▶ [Document segment]
PM Robert Golob failed to admit defeat, declaring instead that a left-leaning candidate was going to win the run-off. “Who on the centre-left will win is not as important as the fact that the centre-left takes this position in its own hands and Slovenia gets a stable political environment,” he said.
While endorsing Pirc Musar for the second round, Golob said he believed the main message for those prone to speculate about losers was that the common candidate of the Freedom Movement and the SD made the coalition stronger.
Similarly, Brglez said his result was not a vote of no confidence in the ruling coalition as general and presidential elections were different. What mattered, he said was “cooperation between the Freedom Movement and the SD”, a project he said would continue.
In the campaign ahead of the first round, the focus of the contest was on the battle between Pirc Musar and Brglez, both left-leaning candidates. Early on Pirc Musar was endorsed by two previous presidents, Milan Kučan and Danilo Türk.
Moreover, Kučan, whose opinion is still valued highly by part of the left-leaning electorate, argued it would be unacceptable to have members of the same party in the country’s top three offices, in a jab against the PM’s party, which also holds the post of the speaker of the upper chamber of parliament.
Marta Kos, a diplomat that the Freedom Movement first picked as its candidate, understood that comment as an attempt to disqualify her and she soon quit the race. Moreover, Golob later criticised the two presidents by saying some people would not understand alliances in the centre left should be supported.
With nearly all votes counted, the turnout stood at 51.06%, which compares to 44.22% in the first round of the 2017 election. Logar won in all eight electoral units and in a large majority of districts, of which there are eleven in every unit. He performed well in rural communities and Pirc Musar took major urban areas, including Ljubljana and Maribor. Brglez did not win in a single constituency.

▶ [Short problem 1]
Answer the following questions about the election report.
(a) Which two previous presidents endorsed Pirc Musar early in the campaign?
(b) What was the turnout with nearly all votes counted?
(c) Whom did the Freedom Movement first pick as its candidate?
▶ [Short problem 2] Name every person mentioned in the election report.

▶ [Extracted data]
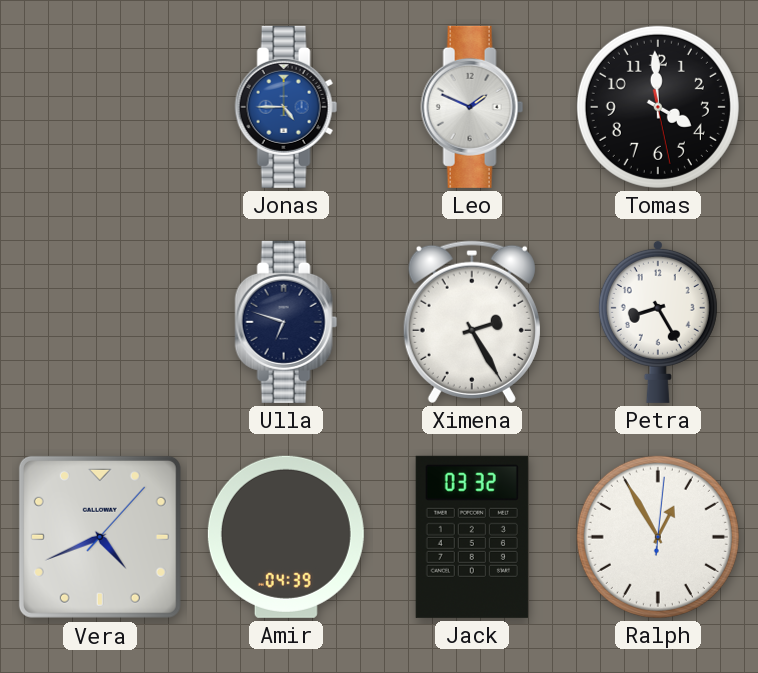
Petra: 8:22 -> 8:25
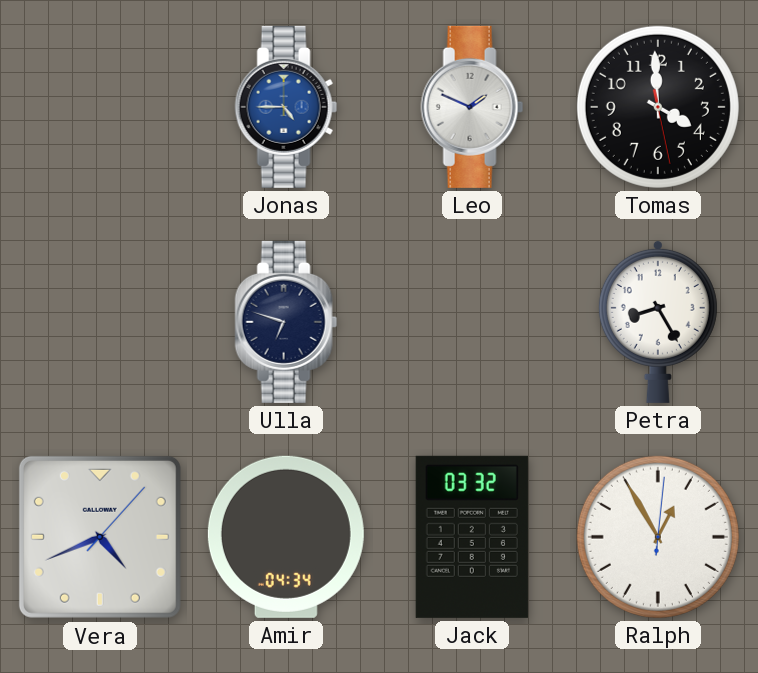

---

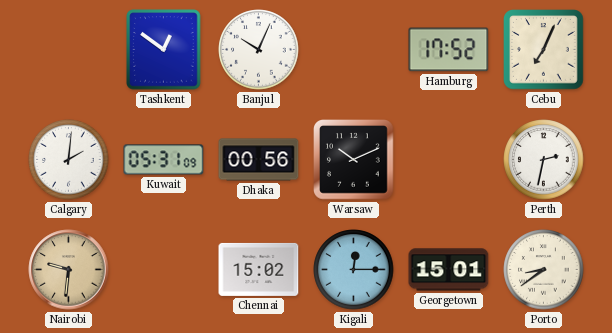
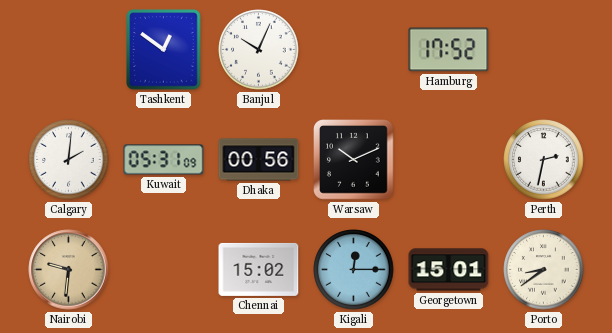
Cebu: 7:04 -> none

▶ [Final result 1]
(a) Milan Kučan and Danilo Türk
(b) 51.06%
(c) Marta Kos

▶ [Final result 2] Robert Golob, Pirc Musar, Brglez, Milan Kučan, Danilo Türk, Marta Kos, Logar